## INFORMATION PROVIDED
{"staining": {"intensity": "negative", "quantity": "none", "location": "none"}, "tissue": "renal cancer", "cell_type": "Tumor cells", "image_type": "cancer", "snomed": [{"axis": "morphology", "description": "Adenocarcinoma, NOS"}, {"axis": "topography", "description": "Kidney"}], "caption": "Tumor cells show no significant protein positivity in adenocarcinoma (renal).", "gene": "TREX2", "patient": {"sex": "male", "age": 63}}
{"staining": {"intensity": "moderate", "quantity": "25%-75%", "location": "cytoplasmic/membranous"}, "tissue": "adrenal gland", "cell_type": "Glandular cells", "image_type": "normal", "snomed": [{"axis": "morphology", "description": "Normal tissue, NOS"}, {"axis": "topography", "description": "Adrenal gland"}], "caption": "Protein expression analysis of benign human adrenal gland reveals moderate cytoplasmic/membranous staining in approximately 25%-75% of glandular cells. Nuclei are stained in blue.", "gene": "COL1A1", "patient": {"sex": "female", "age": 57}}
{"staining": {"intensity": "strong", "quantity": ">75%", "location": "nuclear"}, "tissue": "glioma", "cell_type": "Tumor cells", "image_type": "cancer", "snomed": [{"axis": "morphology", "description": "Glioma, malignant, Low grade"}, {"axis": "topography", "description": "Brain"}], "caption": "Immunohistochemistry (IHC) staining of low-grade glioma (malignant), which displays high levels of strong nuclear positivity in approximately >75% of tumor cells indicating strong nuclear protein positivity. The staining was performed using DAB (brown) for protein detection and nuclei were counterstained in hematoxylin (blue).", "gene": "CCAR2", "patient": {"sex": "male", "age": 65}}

## WHAT THE TASK REQUIRES
Whenever the word "positivity" appears in a line of the data above, that line counts. Say how many lines count, and nothing more.

## SOLUTION TO THIS TASK
2